- Instruksi
Ulangi setiap baris pada semua entri di bawah ini tanpa mengubah satu huruf atau tanda baca pun.

**** Entri Tugas ****

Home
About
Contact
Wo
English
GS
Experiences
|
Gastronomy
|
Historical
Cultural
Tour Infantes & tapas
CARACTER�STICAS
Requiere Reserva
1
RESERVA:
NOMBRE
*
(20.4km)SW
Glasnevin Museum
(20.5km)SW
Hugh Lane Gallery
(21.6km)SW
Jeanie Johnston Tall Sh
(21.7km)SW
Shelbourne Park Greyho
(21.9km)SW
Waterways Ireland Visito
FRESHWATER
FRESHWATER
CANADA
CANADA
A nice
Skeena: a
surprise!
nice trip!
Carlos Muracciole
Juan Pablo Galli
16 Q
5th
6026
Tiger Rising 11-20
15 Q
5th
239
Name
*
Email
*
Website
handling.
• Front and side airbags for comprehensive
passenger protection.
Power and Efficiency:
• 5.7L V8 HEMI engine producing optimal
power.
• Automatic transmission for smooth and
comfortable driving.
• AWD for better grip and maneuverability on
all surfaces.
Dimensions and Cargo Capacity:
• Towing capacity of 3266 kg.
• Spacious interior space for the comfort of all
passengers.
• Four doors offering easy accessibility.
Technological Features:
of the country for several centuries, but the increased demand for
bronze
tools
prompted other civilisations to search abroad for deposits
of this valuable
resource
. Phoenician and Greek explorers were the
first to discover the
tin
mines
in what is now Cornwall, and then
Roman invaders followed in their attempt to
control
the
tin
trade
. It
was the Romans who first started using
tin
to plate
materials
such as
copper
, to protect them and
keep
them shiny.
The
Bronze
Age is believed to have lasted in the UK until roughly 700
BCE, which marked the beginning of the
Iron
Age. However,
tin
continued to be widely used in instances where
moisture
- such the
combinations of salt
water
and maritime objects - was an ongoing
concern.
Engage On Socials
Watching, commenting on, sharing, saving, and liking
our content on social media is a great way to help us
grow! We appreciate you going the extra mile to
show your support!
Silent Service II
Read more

****

- Hasil Tugas
Home
About
Contact
Wo
English
GS
Experiences
|
Gastronomy
|
Historical
Cultural
Tour Infantes & tapas
CARACTER�STICAS
Requiere Reserva
1
RESERVA:
NOMBRE
*
(20.4km)SW
Glasnevin Museum
(20.5km)SW
Hugh Lane Gallery
(21.6km)SW
Jeanie Johnston Tall Sh
(21.7km)SW
Shelbourne Park Greyho
(21.9km)SW
Waterways Ireland Visito
FRESHWATER
FRESHWATER
CANADA
CANADA
A nice
Skeena: a
surprise!
nice trip!
Carlos Muracciole
Juan Pablo Galli
16 Q
5th
6026
Tiger Rising 11-20
15 Q
5th
239
Name
*
Email
*
Website
handling.
• Front and side airbags for comprehensive
passenger protection.
Power and Efficiency:
• 5.7L V8 HEMI engine producing optimal
power.
• Automatic transmission for smooth and
comfortable driving.
• AWD for better grip and maneuverability on
all surfaces.
Dimensions and Cargo Capacity:
• Towing capacity of 3266 kg.
• Spacious interior space for the comfort of all
passengers.
• Four doors offering easy accessibility.
Technological Features:
of the country for several centuries, but the increased demand for
bronze
tools
prompted other civilisations to search abroad for deposits
of this valuable
resource
. Phoenician and Greek explorers were the
first to discover the
tin
mines
in what is now Cornwall, and then
Roman invaders followed in their attempt to
control
the
tin
trade
. It
was the Romans who first started using
tin
to plate
materials
such as
copper
, to protect them and
keep
them shiny.
The
Bronze
Age is believed to have lasted in the UK until roughly 700
BCE, which marked the beginning of the
Iron
Age. However,
tin
continued to be widely used in instances where
moisture
- such the
combinations of salt
water
and maritime objects - was an ongoing
concern.
Engage On Socials
Watching, commenting on, sharing, saving, and liking
our content on social media is a great way to help us
grow! We appreciate you going the extra mile to
show your support!
Silent Service II
Read more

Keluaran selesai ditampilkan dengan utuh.